- Required work: Could you quote every line of the listing below word for word, leaving out the pictures?

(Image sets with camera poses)
Start of Block

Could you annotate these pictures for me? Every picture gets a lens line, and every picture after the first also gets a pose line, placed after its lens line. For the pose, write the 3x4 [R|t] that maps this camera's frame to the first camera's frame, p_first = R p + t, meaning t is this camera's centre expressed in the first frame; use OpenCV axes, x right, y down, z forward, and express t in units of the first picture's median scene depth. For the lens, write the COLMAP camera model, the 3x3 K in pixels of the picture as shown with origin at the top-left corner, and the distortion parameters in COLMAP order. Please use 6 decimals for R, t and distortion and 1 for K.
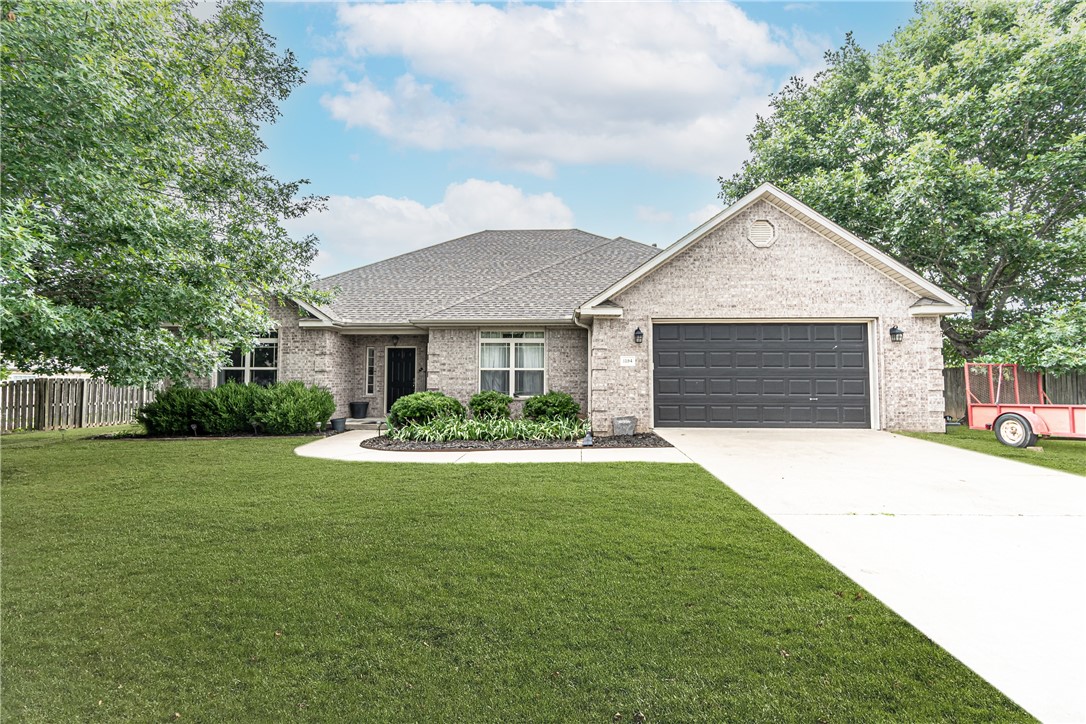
lens RADIAL K [[465.6, 0, 539.5], [0, 465.6, 363.1], [0, 0, 1]] dist [-0.003258, 0.000078]
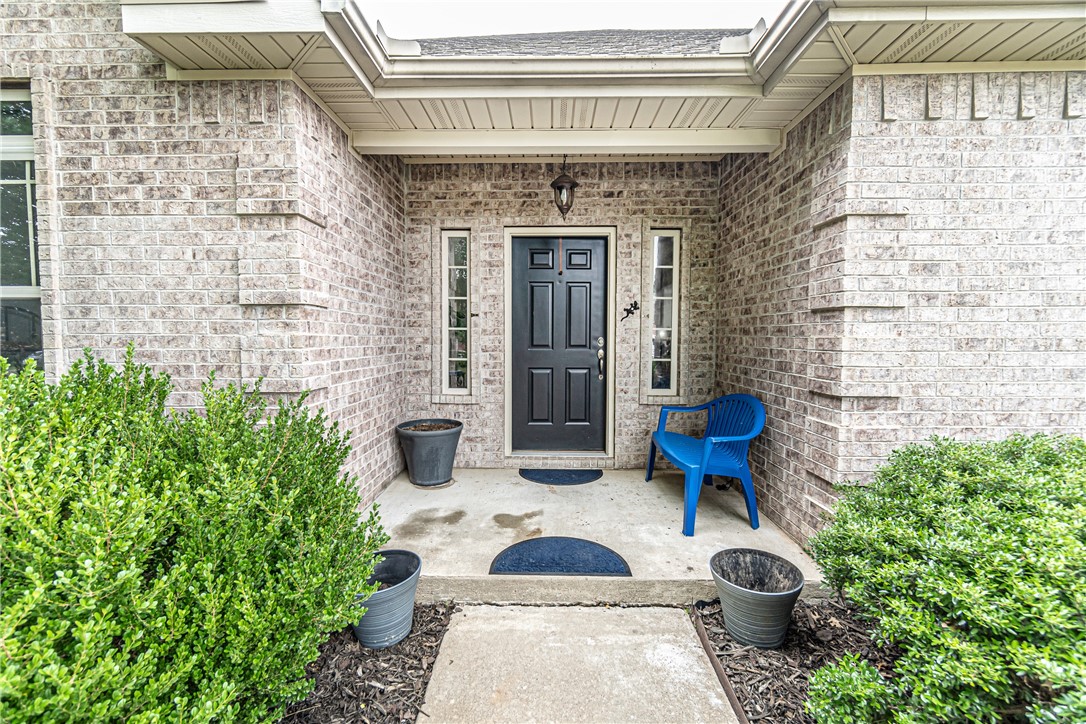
lens RADIAL K [[465.6, 0, 539.5], [0, 465.6, 363.1], [0, 0, 1]] dist [-0.003258, 0.000078]
pose [[0.999833, -0.001420, 0.018247, -0.427066], [-0.000385, 0.995137, 0.098502, 0.026112], [-0.018298, -0.098493, 0.994970, 0.946698]]
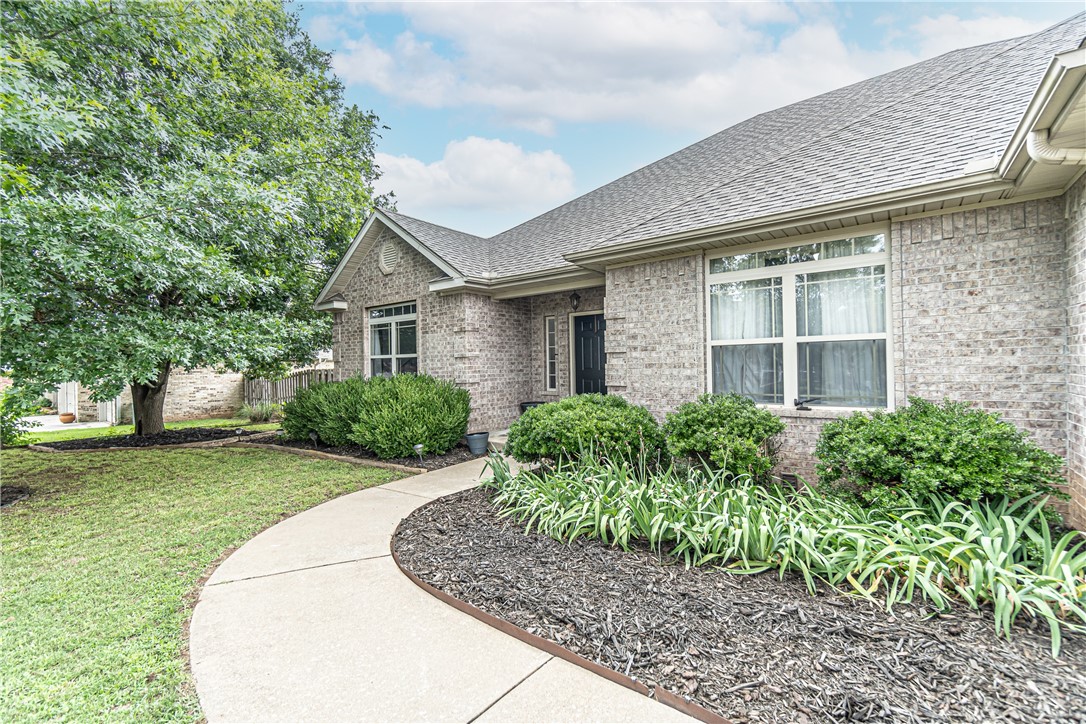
lens RADIAL K [[465.6, 0, 539.5], [0, 465.6, 363.1], [0, 0, 1]] dist [-0.003258, 0.000078]
pose [[0.811179, -0.019393, -0.584476, 0.001273], [0.046669, 0.998409, 0.031643, 0.011590], [0.582933, -0.052945, 0.810794, 0.628653]]
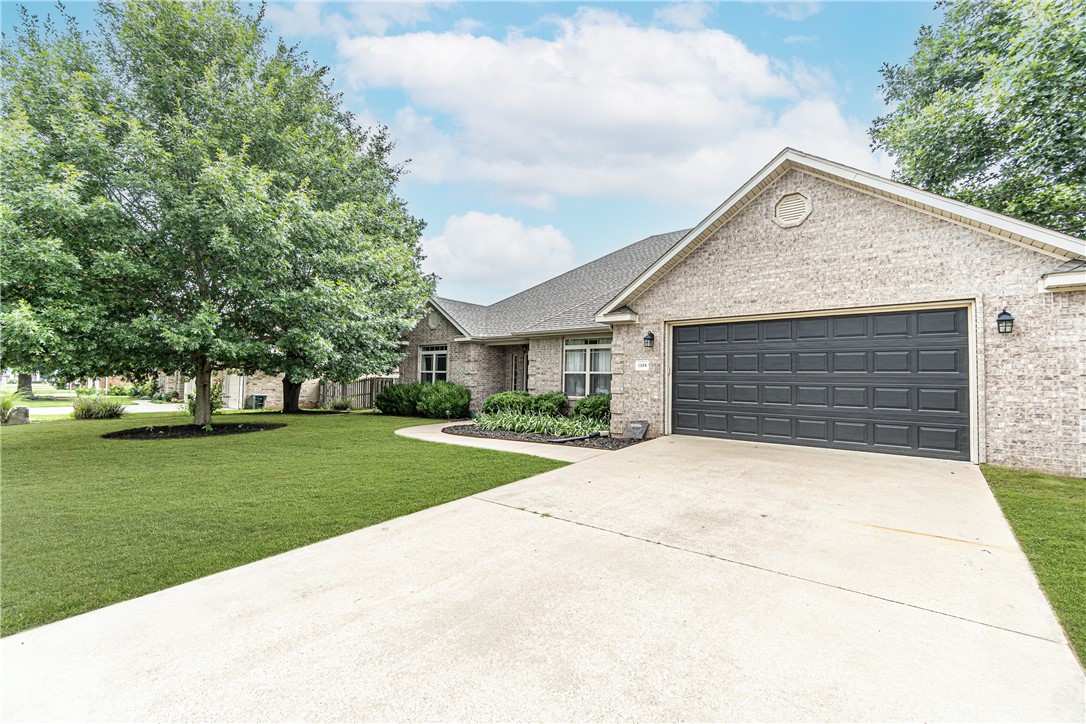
lens RADIAL K [[465.6, 0, 539.5], [0, 465.6, 363.1], [0, 0, 1]] dist [-0.003258, 0.000078]
pose [[0.792678, -0.010633, -0.609547, 0.607066], [0.010115, 0.999940, -0.004289, -0.007138], [0.609556, -0.002766, 0.792738, 0.067974]]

End of Block

- Answer space:
Could you annotate these pictures for me? Every picture gets a lens line, and every picture after the first also gets a pose line, placed after its lens line. For the pose, write the 3x4 [R|t] that maps this camera's frame to the first camera's frame, p_first = R p + t, meaning t is this camera's centre expressed in the first frame; use OpenCV axes, x right, y down, z forward, and express t in units of the first picture's median scene depth. For the lens, write the COLMAP camera model, the 3x3 K in pixels of the picture as shown with origin at the top-left corner, and the distortion parameters in COLMAP order. Please use 6 decimals for R, t and distortion and 1 for K.
lens RADIAL K [[465.6, 0, 539.5], [0, 465.6, 363.1], [0, 0, 1]] dist [-0.003258, 0.000078]
lens RADIAL K [[465.6, 0, 539.5], [0, 465.6, 363.1], [0, 0, 1]] dist [-0.003258, 0.000078]
pose [[0.999833, -0.001420, 0.018247, -0.427066], [-0.000385, 0.995137, 0.098502, 0.026112], [-0.018298, -0.098493, 0.994970, 0.946698]]
lens RADIAL K [[465.6, 0, 539.5], [0, 465.6, 363.1], [0, 0, 1]] dist [-0.003258, 0.000078]
pose [[0.811179, -0.019393, -0.584476, 0.001273], [0.046669, 0.998409, 0.031643, 0.011590], [0.582933, -0.052945, 0.810794, 0.628653]]
lens RADIAL K [[465.6, 0, 539.5], [0, 465.6, 363.1], [0, 0, 1]] dist [-0.003258, 0.000078]
pose [[0.792678, -0.010633, -0.609547, 0.607066], [0.010115, 0.999940, -0.004289, -0.007138], [0.609556, -0.002766, 0.792738, 0.067974]]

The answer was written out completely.